[e-lang] Stonebraker et al on the upcoming RDBMS revolution
Dan Bornstein
danfuzz at milk.com
Fri Jan 11 11:14:35 EST 2008
Possibly of interest:
The End of an Architectural Era (It's Time for a Complete Rewrite)
<http://web.mit.edu/dna/www/vldb07hstore.pdf>
Abstract included below.
-dan
##########
The End of an Architectural Era
(It's Time for a Complete Rewrite)
Michael Stonebraker
Samuel Madden
Daniel J. Abadi
Stavros Harizopoulos
Nabil Hachem
Pat Helland
ABSTRACT
In previous papers [SC05, SBC+07], some of us predicted the end of "one
size fits all" as a commercial relational DBMS paradigm. These
papers presented reasons and experimental evidence that showed that the
major RDBMS vendors can be outperformed by 1-2 orders of magnitude by
specialized engines in the data warehouse, stream processing, text, and
scientific database markets.
Assuming that specialized engines dominate these markets over time, the
current relational DBMS code lines will be left with the business
data processing (OLTP) market and hybrid markets where more than one
kind of capability is required. In this paper we show that current
RDBMSs can be beaten by nearly two orders of magnitude in the OLTP
market as well. The experimental evidence comes from comparing a new
OLTP prototype, H-Store, which we have built at M.I.T., to a popular
RDBMS on the standard transactional benchmark, TPC-C.

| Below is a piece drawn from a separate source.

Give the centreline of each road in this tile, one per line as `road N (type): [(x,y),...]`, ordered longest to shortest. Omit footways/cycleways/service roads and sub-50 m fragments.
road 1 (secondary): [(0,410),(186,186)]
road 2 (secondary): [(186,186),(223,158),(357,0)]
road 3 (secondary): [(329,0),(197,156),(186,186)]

We conclude that the current RDBMS code lines, while attempting to be a
"one size fits all" solution, in fact, excel at nothing. Hence, they are
25 year old legacy code lines that should be retired in favor of a
collection of "from scratch" specialized engines. The DBMS vendors (and
the research community) should start with a clean sheet of paper and
design systems for tomorrow's requirements, not continue to push code
lines and architectures designed for yesterday's needs.